▸ **INPUT MATERIAL**
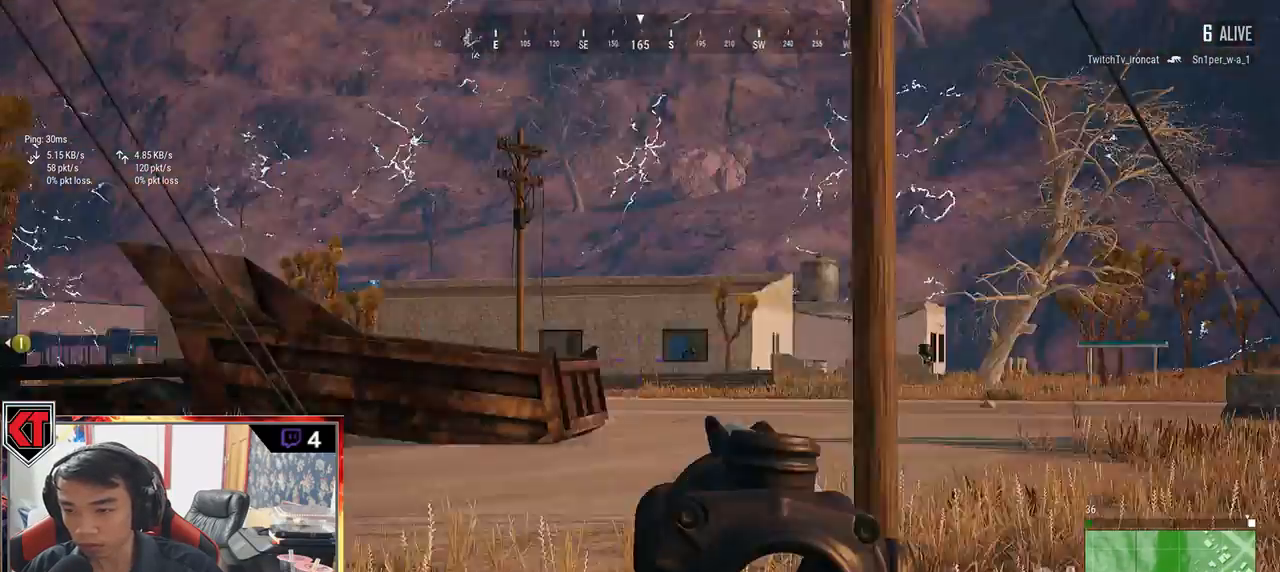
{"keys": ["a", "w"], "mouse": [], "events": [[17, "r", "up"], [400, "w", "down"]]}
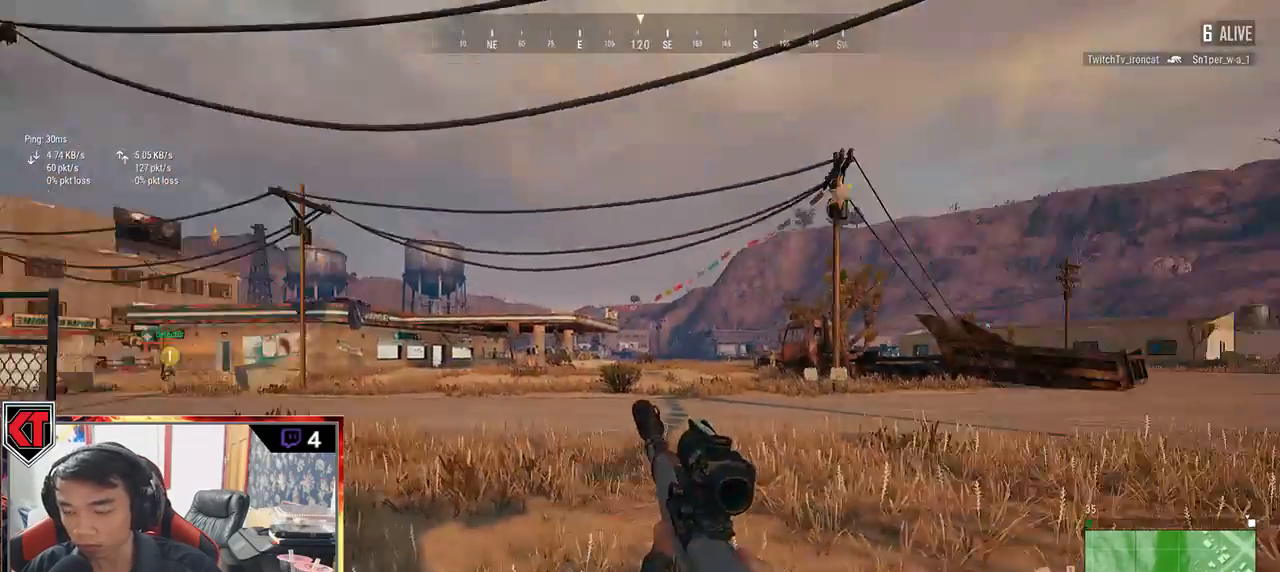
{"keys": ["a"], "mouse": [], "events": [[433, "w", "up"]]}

* * *

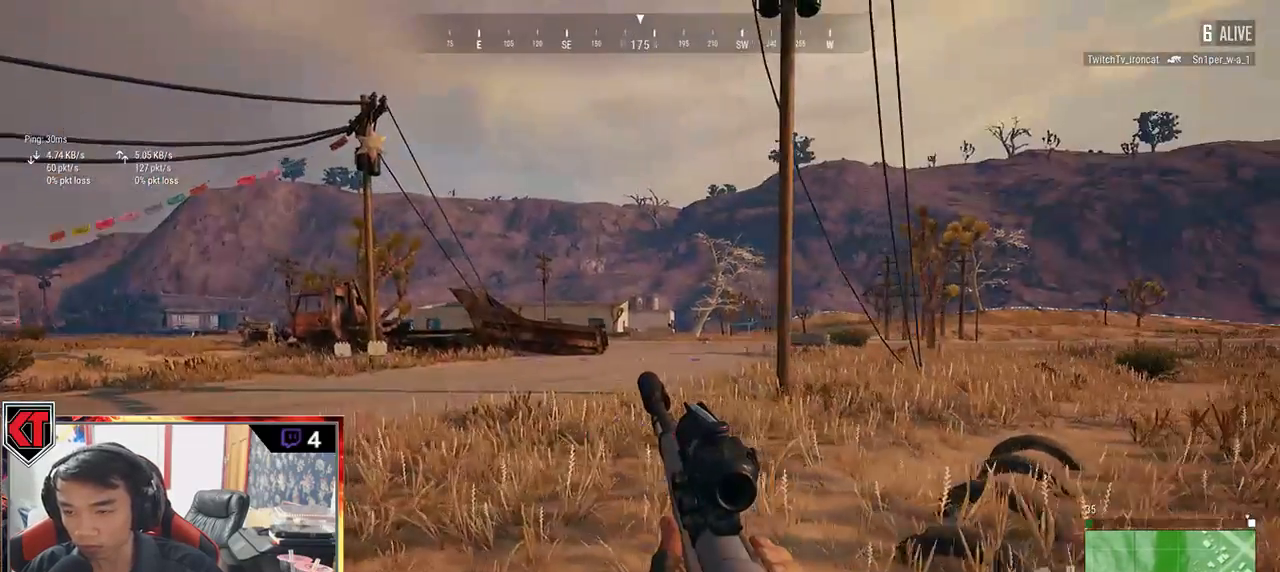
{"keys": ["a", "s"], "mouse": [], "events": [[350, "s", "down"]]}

---

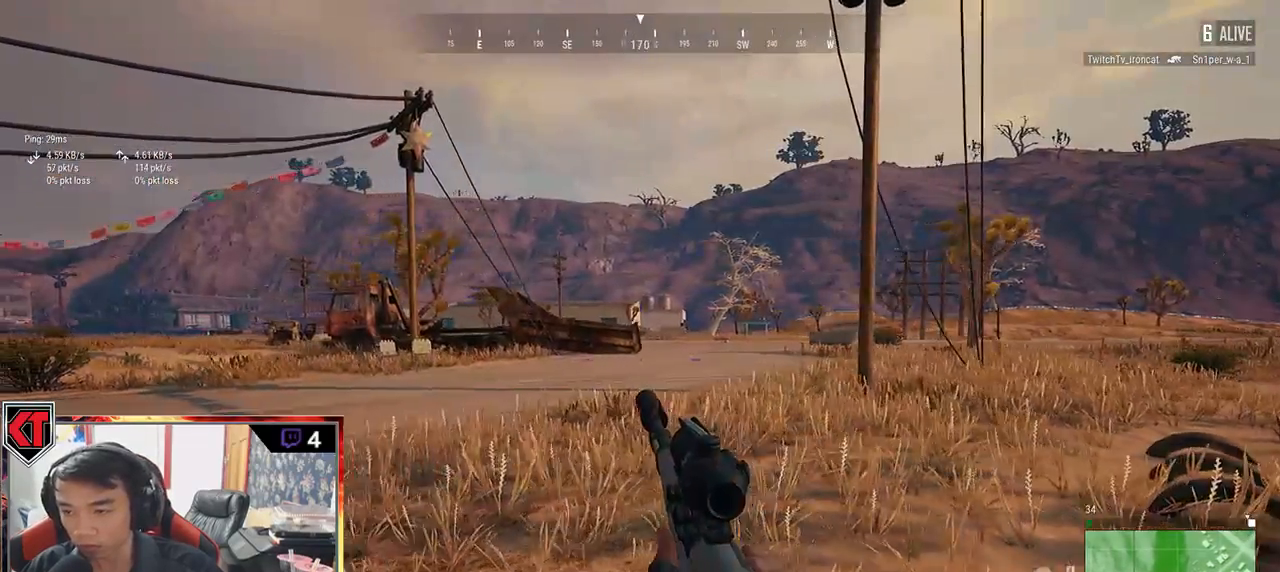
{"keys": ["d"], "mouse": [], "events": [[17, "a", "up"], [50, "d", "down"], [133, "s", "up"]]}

▸ **INSTRUCTIONS TO FOLLOW**
Gather up, from the records above, each line where the word "down" appears.

▸ **TASK RESPONSE**
{"keys": ["a", "w"], "mouse": [], "events": [[17, "r", "up"], [400, "w", "down"]]}
{"keys": ["a", "s"], "mouse": [], "events": [[350, "s", "down"]]}
{"keys": ["d"], "mouse": [], "events": [[17, "a", "up"], [50, "d", "down"], [133, "s", "up"]]}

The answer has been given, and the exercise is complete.